Activity:
A faithful retyping of every entry below is wanted, with images left out.

Data for this task:
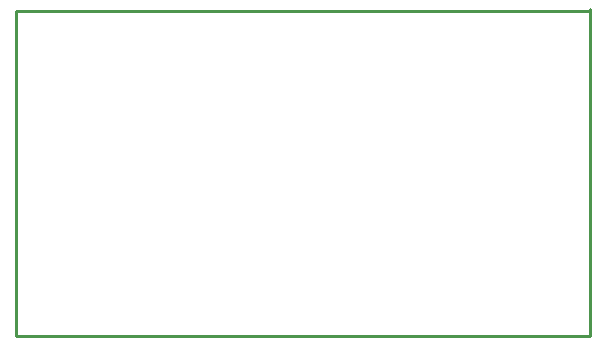
<source format=gko>
G04 Layer: BoardOutlineLayer*
G04 EasyEDA v6.5.34, 2023-12-21 17:11:59*
G04 12d045cc0dbe4403be4ac363432de5ab,1733c34252f04aa8848ca1e28a7e2cb8,10*
G04 Gerber Generator version 0.2*
G04 Scale: 100 percent, Rotated: No, Reflected: No *
G04 Dimensions in millimeters *
G04 leading zeros omitted , absolute positions ,4 integer and 5 decimal *
%FSLAX45Y45*%
%MOMM*%

%ADD10C,0.2540*%
D10*
X26923Y2564637D02*
G01*
X26923Y2768600D01*
X4889500Y2768600D01*
X4889500Y2781300D01*
X4889500Y12700D01*
X26923Y12700D01*
X26923Y2564637D01*

%LPD*%
M02*

</source>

Solution to the problem:
<source format=gko>
G04 Layer: BoardOutlineLayer*
G04 EasyEDA v6.5.34, 2023-12-21 17:11:59*
G04 12d045cc0dbe4403be4ac363432de5ab,1733c34252f04aa8848ca1e28a7e2cb8,10*
G04 Gerber Generator version 0.2*
G04 Scale: 100 percent, Rotated: No, Reflected: No *
G04 Dimensions in millimeters *
G04 leading zeros omitted , absolute positions ,4 integer and 5 decimal *
%FSLAX45Y45*%
%MOMM*%

%ADD10C,0.2540*%
D10*
X26923Y2564637D02*
G01*
X26923Y2768600D01*
X4889500Y2768600D01*
X4889500Y2781300D01*
X4889500Y12700D01*
X26923Y12700D01*
X26923Y2564637D01*

%LPD*%
M02*

</source>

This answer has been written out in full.